Adults and children with uncomplicated malaria were randomized to either a combined formulation of artesunate + mefloquine (n = 251) or artesunate and mefloquine as separate tablets (n = 249) [ ]. The PCR cure rates after 63 days were 92% (95% CI = 88, 96) with the combined formulation and 89% (85, 93) with the separate tablets. Patients who took the separate tablets had more vomiting.
In Irian Jaya, a randomized, controlled trial (n = 105; 88 children) of oral artesunate (4 mg/kg od for 3 days) with pyrimethamine (1.25 mg/kg) + sulfadoxine or pyrimethamine + sulfadoxine alone (same dose) showed reduced gametocyte carriage and reduced treatment failure rates (RR = 0.3; 95% CI = 0.1, 1.3) in the combination group [ ]. Self-limiting adverse events of combination treatment were mild diarrhea (2.1%), rashes (4.3%), and itching (2.1%).
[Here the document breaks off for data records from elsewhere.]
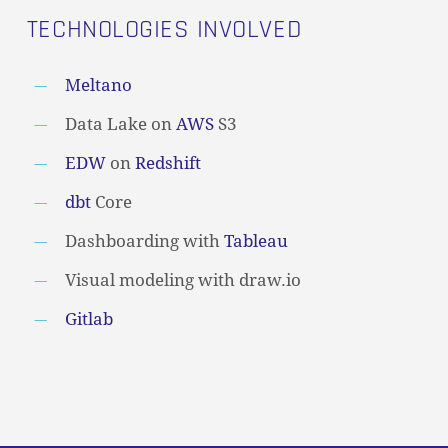
TECHNOLOGIES INVOLVED
Meltano
Data Lake on
AWS
S3
EDW
on
Redshift
dbt
Core
Dashboarding with
Tableau
Visual modeling with draw.io
Gitlab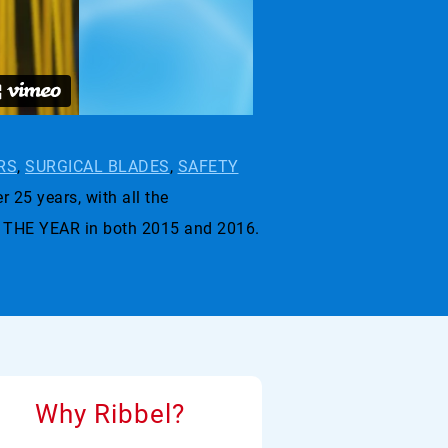
RS
,
SURGICAL BLADES
,
SAFETY
r 25 years, with all the
 THE YEAR in both 2015 and 2016.
Why Ribbel?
In a double-blind, randomized, placebo-controlled trial in Gambian children with uncomplicated falciparum malaria treated with pyrimethamine + sulfadoxine (25/500 mg; n = 600) or pyrimethamine + sulfadoxine combined with two regimens of oral artesunate (4 mg/kg, n = 200 or 4 mg/kg od for 3 days, n = 200), there were mild adverse events, such as headache, anorexia, nausea, vomiting, abdominal pain, and diarrhea, in a high proportion of children (56%) [ ]. Combination treatment with artesunate was associated with more rapid parasite clearance and less gametocytemia. Three-dose artesunate conferred no additional benefit over the one-dose regimen.